(Exercise material Opens)

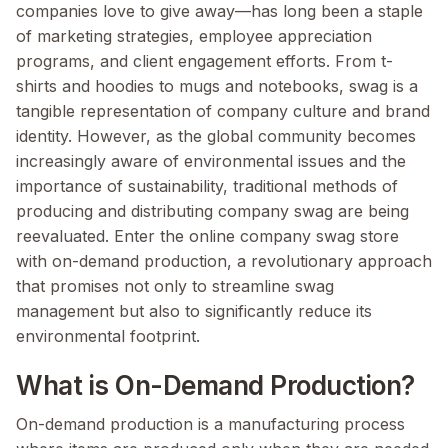
companies love to give away—has long been a staple
of marketing strategies, employee appreciation
programs, and client engagement efforts. From t-
shirts and hoodies to mugs and notebooks, swag is a
tangible representation of company culture and brand
identity. However, as the global community becomes
increasingly aware of environmental issues and the
importance of sustainability, traditional methods of
producing and distributing company swag are being
reevaluated. Enter the online company swag store
with on-demand production, a revolutionary approach
that promises not only to streamline swag
management but also to significantly reduce its
environmental footprint.
What is On-Demand Production?
On-demand production is a manufacturing process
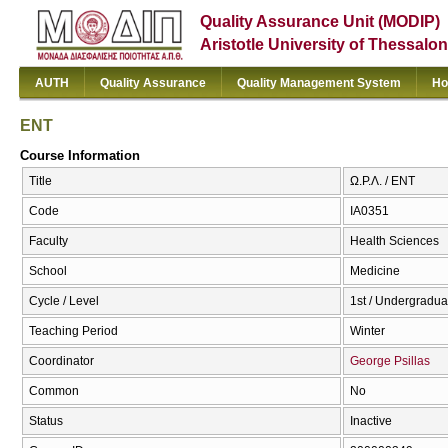
Quality Assurance Unit (MODIP)
Aristotle University of Thessalon
AUTH
Quality Assurance
Quality Management System
Ho
ENT
Course Information
Title
Ω.Ρ.Λ. / ENT
Code
ΙΑ0351
Faculty
Health Sciences
School
Medicine
Cycle / Level
1st / Undergradua
Teaching Period
Winter
Coordinator
George Psillas
Common
No
Status
Inactive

(Exercise material Closes)

What the task requires
Convert the text lines from the rows above into a Markdown table with two columns, No. and Line, numbering each line in order and skipping any blank lines. Leave the pictures out of the table.

Task response
| No. | Line |
|---|---|
| 1 | companies love to give away—has long been a staple |
| 2 | of marketing strategies, employee appreciation |
| 3 | programs, and client engagement efforts. From t- |
| 4 | shirts and hoodies to mugs and notebooks, swag is a |
| 5 | tangible representation of company culture and brand |
| 6 | identity. However, as the global community becomes |
| 7 | increasingly aware of environmental issues and the |
| 8 | importance of sustainability, traditional methods of |
| 9 | producing and distributing company swag are being |
| 10 | reevaluated. Enter the online company swag store |
| 11 | with on-demand production, a revolutionary approach |
| 12 | that promises not only to streamline swag |
| 13 | management but also to significantly reduce its |
| 14 | environmental footprint. |
| 15 | What is On-Demand Production? |
| 16 | On-demand production is a manufacturing process |
| 17 | Quality Assurance Unit (MODIP) |
| 18 | Aristotle University of Thessalon |
| 19 | AUTH |
| 20 | Quality Assurance |
| 21 | Quality Management System |
| 22 | Ho |
| 23 | ENT |
| 24 | Course Information |
| 25 | Title |
| 26 | Ω.Ρ.Λ. / ENT |
| 27 | Code |
| 28 | ΙΑ0351 |
| 29 | Faculty |
| 30 | Health Sciences |
| 31 | School |
| 32 | Medicine |
| 33 | Cycle / Level |
| 34 | 1st / Undergradua |
| 35 | Teaching Period |
| 36 | Winter |
| 37 | Coordinator |
| 38 | George Psillas |
| 39 | Common |
| 40 | No |
| 41 | Status |
| 42 | Inactive |